Le département d'État américain a mis à jour, le 23 juillet 2026, son avis de sécurité pour la Belgique, rapporte The Epoch Times. Des groupes se revendiquant du terrorisme visent toujours, selon ce texte, des citoyens américains hors de leurs frontières, y compris en Europe. Le document cite des attaques possibles au couteau, au véhicule bélier ou à l'arme à feu, dirigées contre des lieux de culte, des écoles, des centres commerciaux, des transports en commun ou des événements publics fréquentés. Deux épisodes récents illustrent le volet troubles à l'ordre public ajouté cette année, une manifestation d'enseignants qui a dégénéré en juin à Bruxelles, puis un rassemblement d'agriculteurs dispersé aux gaz lacrymogènes en décembre.
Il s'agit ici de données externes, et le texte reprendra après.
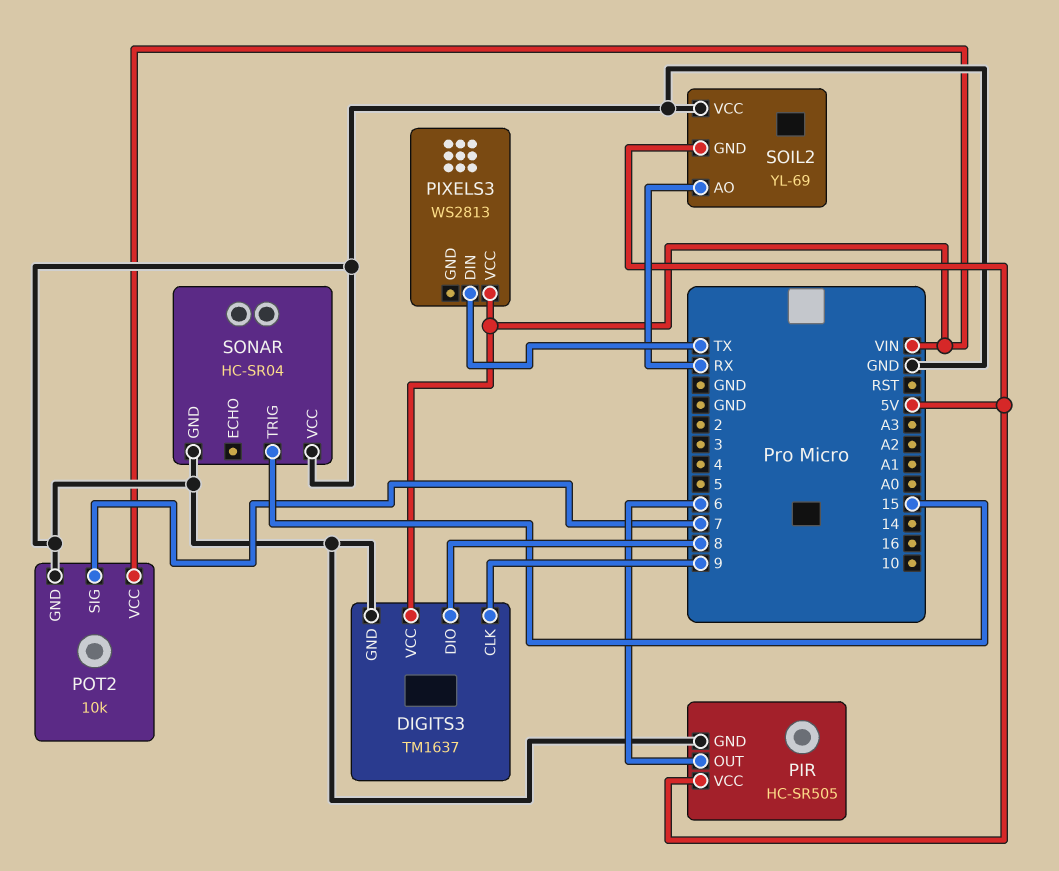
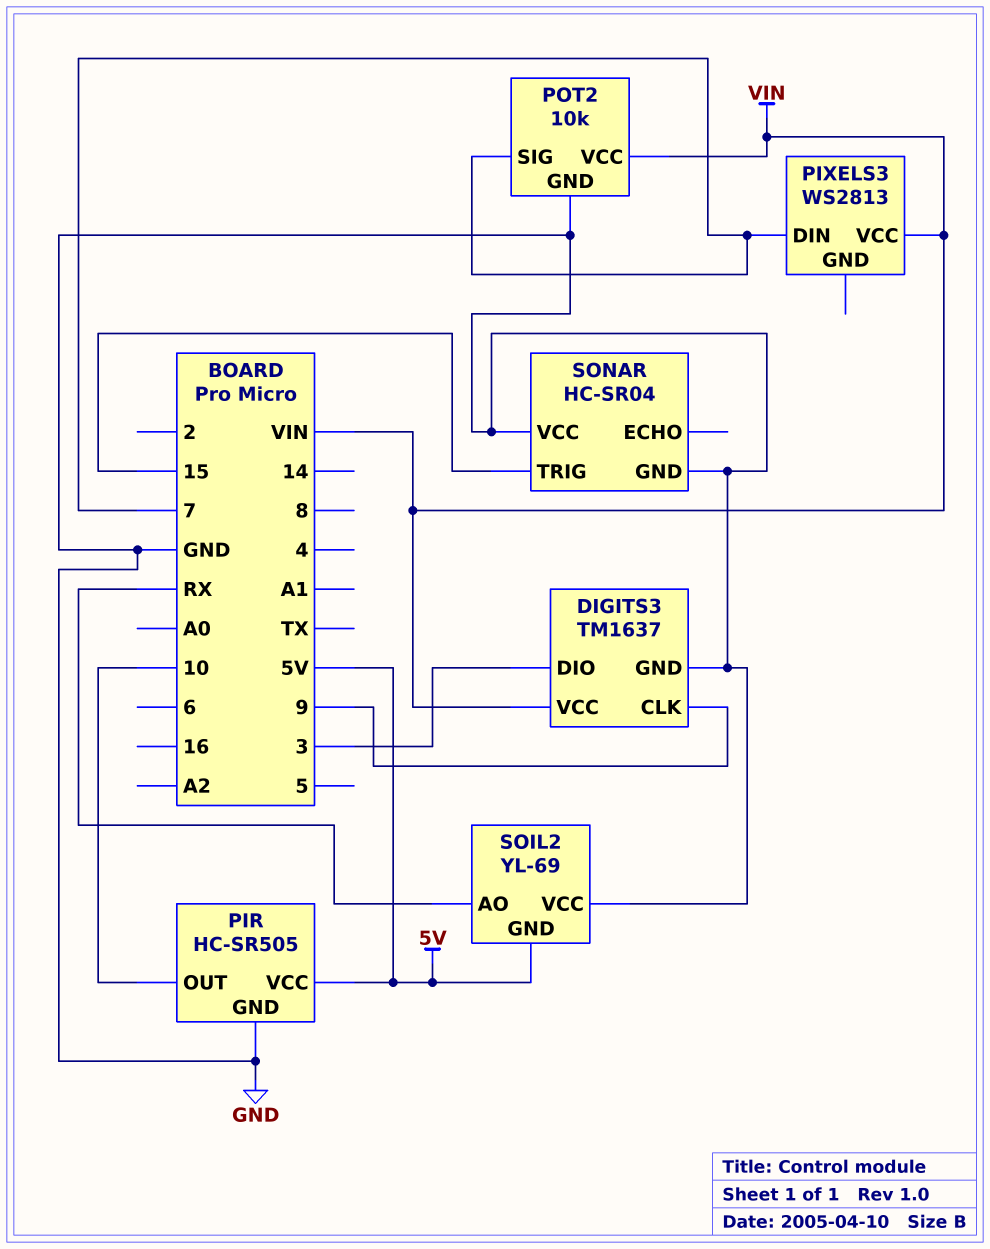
DIGITS3 pin DIO: 8 -> 3
PIR pin OUT: 6 -> 10
PIXELS3 pin DIN: TX -> 7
Selon l'avis publié par l'ambassade américaine en Belgique, les vols à la tire restent monnaie courante dans les zones touristiques, en particulier dans le métro bruxellois après la tombée de la nuit, dans les trams et aux abords des gares. Les voleurs opèrent parfois en équipe, provoquant une bousculade pour détourner l'attention de leur cible avant de subtiliser portefeuille ou sac. Le vol de bagages a également progressé sur la ligne ferroviaire reliant Bruxelles à Amsterdam, précise le texte, qui recommande de limiter les espèces transportées et de délaisser bijoux et montres de valeur. Les manifestations, elles, restent le plus souvent pacifiques mais fréquentes, avertit le même document, qui redoute des perturbations dans les transports et les services essentiels lors de grands rassemblements.
La France, l'Italie, l'Allemagne et l'Espagne partagent ce même niveau deux depuis mai 2025, tout comme le Royaume-Uni, averti à la même période sur le risque terroriste. Washington a par ailleurs émis, le 22 juillet, une alerte mondiale distincte liée aux tensions au Moyen-Orient, sans lien direct avec la mise à jour belge.
L'image contraste avec une enquête 2025 d'Upgraded Points relayée par Nomad Lawyer, qui plaçait la Belgique en tête des pays européens jugés les plus accueillants par les voyageurs américains.